Considering both quarks and antiquarks, we reach the scale of undecillion (10^36).
Meanwhile, the total number of particles in the universe approximates 10^100, also known as the googol. And when we consider all possible configurations of those particles, the count reaches about 10^303—aka a centillion. If one takes C^C^C patterns—raising C to the power of C raised to the power of C—that begins to approach the number of possible shuffled lives across all possible particle configurations.
- 1 Centillion: all particle configurations (all possible states of the universe).
- 1st power: relationships between universe-states (a static network of correlations).
- 2nd power: all sequences of universe-states → “all conceivable timelines” (every possible flow of time).
- 3rd power: reconfigurations of the flows of time themselves—meta-time or logs of history rewriting.
Hyperoperation allows description of numbers far exceeding even towers of such powers. Tetration and pentation dwarf C^C^C. For instance, “3 ↑↑↑↑ 3” (a four-level power tower) describes numbers beyond conventional comprehension.

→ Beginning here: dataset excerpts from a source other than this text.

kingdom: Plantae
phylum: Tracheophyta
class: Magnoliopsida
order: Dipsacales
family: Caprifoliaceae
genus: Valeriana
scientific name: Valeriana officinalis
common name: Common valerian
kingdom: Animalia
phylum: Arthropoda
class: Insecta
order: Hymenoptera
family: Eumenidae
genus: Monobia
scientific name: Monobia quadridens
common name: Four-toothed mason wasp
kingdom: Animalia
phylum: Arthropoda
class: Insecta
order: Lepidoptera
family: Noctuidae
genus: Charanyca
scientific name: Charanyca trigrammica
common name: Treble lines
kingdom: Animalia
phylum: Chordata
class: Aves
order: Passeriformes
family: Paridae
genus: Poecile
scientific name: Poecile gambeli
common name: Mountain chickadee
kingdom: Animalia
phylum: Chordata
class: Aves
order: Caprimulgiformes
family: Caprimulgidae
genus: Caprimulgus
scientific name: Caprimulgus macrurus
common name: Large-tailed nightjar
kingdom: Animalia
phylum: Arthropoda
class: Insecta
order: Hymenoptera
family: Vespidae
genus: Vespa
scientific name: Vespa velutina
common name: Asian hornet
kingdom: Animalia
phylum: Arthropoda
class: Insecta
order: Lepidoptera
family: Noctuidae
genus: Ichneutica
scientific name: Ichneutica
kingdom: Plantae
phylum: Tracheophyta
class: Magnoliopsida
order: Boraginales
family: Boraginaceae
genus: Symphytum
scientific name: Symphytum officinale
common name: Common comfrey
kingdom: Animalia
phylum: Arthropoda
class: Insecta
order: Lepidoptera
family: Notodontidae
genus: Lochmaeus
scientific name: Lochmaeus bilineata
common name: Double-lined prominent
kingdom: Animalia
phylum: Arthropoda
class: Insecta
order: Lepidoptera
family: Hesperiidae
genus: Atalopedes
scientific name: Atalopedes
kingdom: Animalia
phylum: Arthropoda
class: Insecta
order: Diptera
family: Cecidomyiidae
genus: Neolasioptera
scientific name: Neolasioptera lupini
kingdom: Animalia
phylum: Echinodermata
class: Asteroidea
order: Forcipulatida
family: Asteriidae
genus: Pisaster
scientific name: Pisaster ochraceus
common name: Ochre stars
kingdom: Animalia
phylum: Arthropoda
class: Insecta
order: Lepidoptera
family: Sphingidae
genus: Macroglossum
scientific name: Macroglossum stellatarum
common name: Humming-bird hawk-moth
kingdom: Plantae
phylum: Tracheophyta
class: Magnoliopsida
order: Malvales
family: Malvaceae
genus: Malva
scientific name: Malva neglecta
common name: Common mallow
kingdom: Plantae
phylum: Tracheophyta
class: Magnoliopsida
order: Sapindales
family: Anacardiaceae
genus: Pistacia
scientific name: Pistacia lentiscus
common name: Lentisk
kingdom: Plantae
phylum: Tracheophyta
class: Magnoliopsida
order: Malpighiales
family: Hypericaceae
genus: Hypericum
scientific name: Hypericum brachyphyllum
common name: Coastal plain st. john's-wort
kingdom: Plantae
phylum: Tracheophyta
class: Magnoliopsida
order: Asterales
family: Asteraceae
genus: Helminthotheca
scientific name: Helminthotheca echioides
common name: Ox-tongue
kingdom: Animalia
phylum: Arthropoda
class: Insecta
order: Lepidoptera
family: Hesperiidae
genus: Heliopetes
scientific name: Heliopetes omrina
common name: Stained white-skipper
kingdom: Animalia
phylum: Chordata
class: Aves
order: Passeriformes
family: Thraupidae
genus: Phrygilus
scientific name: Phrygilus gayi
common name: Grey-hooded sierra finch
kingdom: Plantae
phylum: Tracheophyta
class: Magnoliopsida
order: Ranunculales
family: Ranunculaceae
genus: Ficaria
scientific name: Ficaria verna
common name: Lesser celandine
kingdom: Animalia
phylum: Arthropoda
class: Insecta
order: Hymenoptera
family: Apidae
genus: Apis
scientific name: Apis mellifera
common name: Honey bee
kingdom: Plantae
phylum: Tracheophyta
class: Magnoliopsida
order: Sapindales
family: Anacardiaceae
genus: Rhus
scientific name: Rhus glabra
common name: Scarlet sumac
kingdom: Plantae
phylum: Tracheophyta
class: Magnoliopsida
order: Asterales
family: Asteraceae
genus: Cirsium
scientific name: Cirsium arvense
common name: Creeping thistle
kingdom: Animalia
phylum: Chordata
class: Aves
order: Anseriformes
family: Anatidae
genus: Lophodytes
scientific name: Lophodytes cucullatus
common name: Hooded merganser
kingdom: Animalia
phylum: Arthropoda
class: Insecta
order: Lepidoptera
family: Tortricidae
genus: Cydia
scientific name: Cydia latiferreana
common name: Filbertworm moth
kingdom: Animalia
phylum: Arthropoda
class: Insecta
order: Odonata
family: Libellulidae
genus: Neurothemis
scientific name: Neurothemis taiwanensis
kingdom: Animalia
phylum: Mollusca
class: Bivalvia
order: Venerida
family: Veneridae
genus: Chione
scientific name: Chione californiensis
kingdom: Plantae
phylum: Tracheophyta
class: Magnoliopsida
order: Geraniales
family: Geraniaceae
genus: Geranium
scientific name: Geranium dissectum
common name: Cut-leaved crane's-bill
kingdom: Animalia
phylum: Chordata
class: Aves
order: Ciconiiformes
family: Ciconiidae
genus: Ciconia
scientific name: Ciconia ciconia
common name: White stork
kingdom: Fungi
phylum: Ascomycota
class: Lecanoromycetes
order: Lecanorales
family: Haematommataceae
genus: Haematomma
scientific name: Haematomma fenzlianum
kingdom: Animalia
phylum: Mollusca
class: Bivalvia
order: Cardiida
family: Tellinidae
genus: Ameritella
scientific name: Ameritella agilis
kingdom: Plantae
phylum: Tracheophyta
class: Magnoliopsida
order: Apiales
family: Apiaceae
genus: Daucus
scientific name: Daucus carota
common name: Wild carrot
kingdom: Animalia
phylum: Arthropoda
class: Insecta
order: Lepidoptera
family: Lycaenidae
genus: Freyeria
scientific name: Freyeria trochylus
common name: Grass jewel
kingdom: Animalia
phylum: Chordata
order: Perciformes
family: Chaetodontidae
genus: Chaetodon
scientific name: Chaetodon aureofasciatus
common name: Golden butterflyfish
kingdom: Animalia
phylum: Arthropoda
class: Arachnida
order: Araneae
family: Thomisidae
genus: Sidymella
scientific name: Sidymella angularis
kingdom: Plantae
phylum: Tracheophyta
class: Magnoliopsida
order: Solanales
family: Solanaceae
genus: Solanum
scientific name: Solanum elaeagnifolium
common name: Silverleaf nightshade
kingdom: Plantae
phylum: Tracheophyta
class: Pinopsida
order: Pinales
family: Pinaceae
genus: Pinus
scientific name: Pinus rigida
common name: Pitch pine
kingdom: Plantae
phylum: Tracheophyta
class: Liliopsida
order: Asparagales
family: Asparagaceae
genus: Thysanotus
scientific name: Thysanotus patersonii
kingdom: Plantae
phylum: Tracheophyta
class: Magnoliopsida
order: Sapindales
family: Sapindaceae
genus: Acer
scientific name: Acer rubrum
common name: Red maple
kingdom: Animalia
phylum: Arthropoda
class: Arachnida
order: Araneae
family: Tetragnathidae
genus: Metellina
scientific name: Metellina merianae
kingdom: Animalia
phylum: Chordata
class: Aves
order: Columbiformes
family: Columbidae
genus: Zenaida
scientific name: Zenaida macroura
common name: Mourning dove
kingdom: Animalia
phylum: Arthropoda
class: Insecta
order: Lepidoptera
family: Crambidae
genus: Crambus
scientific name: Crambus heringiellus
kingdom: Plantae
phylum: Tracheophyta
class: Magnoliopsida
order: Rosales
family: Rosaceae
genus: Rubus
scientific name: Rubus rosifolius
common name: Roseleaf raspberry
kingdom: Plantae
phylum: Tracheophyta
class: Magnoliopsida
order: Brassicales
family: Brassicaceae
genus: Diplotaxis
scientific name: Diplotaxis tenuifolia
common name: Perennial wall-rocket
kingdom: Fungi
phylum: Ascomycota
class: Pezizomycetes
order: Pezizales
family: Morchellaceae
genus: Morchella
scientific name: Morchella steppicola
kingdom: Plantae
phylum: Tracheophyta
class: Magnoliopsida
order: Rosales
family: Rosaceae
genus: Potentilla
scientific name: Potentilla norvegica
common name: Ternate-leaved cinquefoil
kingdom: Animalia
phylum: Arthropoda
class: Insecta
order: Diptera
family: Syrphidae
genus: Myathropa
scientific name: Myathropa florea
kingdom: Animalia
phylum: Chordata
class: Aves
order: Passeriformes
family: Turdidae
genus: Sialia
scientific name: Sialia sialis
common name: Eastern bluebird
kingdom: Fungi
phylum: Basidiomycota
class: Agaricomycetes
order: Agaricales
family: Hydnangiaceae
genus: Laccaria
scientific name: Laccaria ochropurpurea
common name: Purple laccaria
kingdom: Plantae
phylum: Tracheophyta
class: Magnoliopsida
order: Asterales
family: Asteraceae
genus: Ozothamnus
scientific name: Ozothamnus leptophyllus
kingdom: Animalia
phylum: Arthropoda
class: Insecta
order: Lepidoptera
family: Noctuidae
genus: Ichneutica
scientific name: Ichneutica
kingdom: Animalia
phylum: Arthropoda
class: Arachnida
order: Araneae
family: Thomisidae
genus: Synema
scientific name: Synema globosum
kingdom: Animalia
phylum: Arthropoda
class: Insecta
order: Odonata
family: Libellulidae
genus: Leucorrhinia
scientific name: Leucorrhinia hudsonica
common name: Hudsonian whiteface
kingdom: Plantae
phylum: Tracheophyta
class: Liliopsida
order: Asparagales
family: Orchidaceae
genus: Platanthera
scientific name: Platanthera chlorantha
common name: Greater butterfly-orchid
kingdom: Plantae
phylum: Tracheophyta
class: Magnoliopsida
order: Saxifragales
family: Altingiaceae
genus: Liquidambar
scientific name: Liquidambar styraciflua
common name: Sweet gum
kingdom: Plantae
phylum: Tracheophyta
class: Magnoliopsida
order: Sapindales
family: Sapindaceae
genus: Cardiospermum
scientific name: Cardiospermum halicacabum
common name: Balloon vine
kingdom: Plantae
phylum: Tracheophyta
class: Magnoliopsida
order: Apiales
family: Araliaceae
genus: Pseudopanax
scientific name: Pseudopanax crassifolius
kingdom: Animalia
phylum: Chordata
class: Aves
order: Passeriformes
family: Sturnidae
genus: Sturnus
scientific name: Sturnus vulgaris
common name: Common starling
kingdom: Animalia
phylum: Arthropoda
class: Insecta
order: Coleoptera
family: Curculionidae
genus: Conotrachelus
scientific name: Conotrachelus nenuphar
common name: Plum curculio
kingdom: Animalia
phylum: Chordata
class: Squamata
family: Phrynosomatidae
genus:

Graham’s number takes us further still—an even more extreme way to describe gigantic numbers.
And beyond all of that, infinity lies in a realm utterly detached from finite but immense numbers.
Humans have harnessed solar-system-level cycles—like the 365-day year—for daily life. Yet we have not chunked, nor made palm-sized applications out of scales capable of describing the entire universe or all possible configurations thereof.
In other words, being able to conceptually operate with units such as googol, centillion, hyperoperations, or Graham’s number implies the scale potential to redesign the entire universe from scratch.
TANAAKK aims to make these colossal numbers consumable and convertible, fitting them into palm-sized applications. This vision of Kimicos—“your cosmos explodes in the palm of your hand”—is where TANAAKK began. It may become the first public computational good for Earth, the Solar System, and perhaps even the Milky Way.
The act of observing what the future has become, altering past actions, and recognizing history itself has been rewritten essentially places our comfort zone within the colossal number domain of C^C^C^C. Reaching such a state of free will requires skillful transcendence of real-world constraints.